There were no significant differences in primary outcome measures when compared by treatment assignment. However, clinician-rated Global Symptom Severity was negatively correlated with final serum omega-3 fatty acid compositions: %alpha-LNA (r = -0.45, p < 0.007), % eicosapentaenoic acid (EPA) (r = -0.47, p < 0.005); and positively correlated with final arachidonic acid (AA) (r = 0.36, p < 0.05) and docosapentaenoic acid (DPA) n-6 (r = 0.48, p < 0.004). The mean duration of treatment for alpha-LNA was 11.8 weeks versus 8 weeks for placebo; however, the longer treatment duration for alpha-LNA was not significant after controlling for baseline variables. Subjects discontinued the study for continued depressive symptoms.

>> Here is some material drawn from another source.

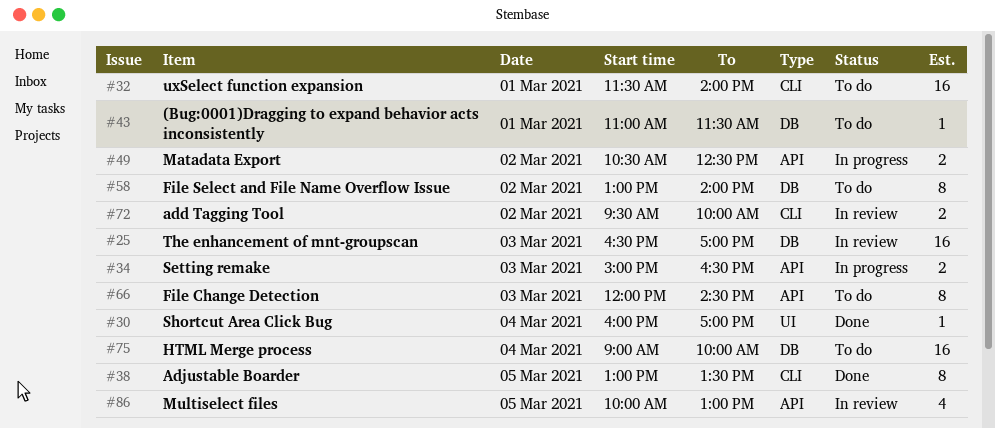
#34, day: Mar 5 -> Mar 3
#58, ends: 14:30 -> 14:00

Studies of essential fatty acid supplementation are feasible and well tolerated in the pediatric population. Although flax oil may decrease severity of illness in children and adolescents with bipolar disorder who have meaningful increases in serum EPA percent levels and/or decreased AA and DPA n-6 levels, individual variations in conversion of alpha-LNA to EPA and docosahexaenoic acid as well as dosing burden favor the use of fish oil both for clinical trials and clinical practice. Additionally, future research should focus on adherence and analysis of outcome based on changes in essential fatty acid tissue compositions, as opposed to group randomization alone.
本临床试验旨在评估富含ω-3 脂肪酸 α-亚麻酸(α-LNA)的亚麻籽油补充剂是否能安全减轻双相障碍青少年的症状严重程度。
年龄在 6-17 岁之间、患有症状性双相 I 或双相 II 障碍的儿童和青少年(n=51),表现为躁狂、轻躁狂、混合或抑郁,随机分为亚麻籽油胶囊组(每 1 克含 550 毫克 α-LNA)或橄榄油安慰剂辅助治疗或单药治疗。在 16 周内,根据耐受情况将剂量滴定至每天 12 粒胶囊。主要结局指标包括使用 Kaplan-Meier 生存分析评估青年躁狂量表、儿童抑郁评定量表修订版和双相临床总体印象量表的变化。
按治疗分配比较时,主要结局指标无显著差异。然而,临床医生评定的总体症状严重程度与最终血清 ω-3 脂肪酸组成呈负相关:%α-LNA(r=-0.45,p<0.007)、%二十碳五烯酸(EPA)(r=-0.47,p<0.005);与最终花生四烯酸(AA)(r=0.36,p<0.05)和二十二碳六烯酸(DPA)n-6(r=0.48,p<0.004)呈正相关。α-LNA 的平均治疗持续时间为 11.8 周,安慰剂为 8 周;然而,在控制基线变量后,α-LNA 的较长治疗持续时间并不显著。研究对象因持续抑郁症状而停止研究。
必需脂肪酸补充研究在儿科人群中是可行且耐受良好的。尽管亚麻籽油可能会降低患有双相障碍的儿童和青少年的疾病严重程度,这些患者的血清 EPA 百分比水平显著增加,AA 和 DPA n-6 水平降低,但 α-LNA 向 EPA 和二十二碳六烯酸转化的个体差异以及剂量负担均有利于鱼油用于临床试验和临床实践。此外,未来的研究应侧重于依从性,并根据必需脂肪酸组织成分的变化而非单纯的分组随机化来分析结果。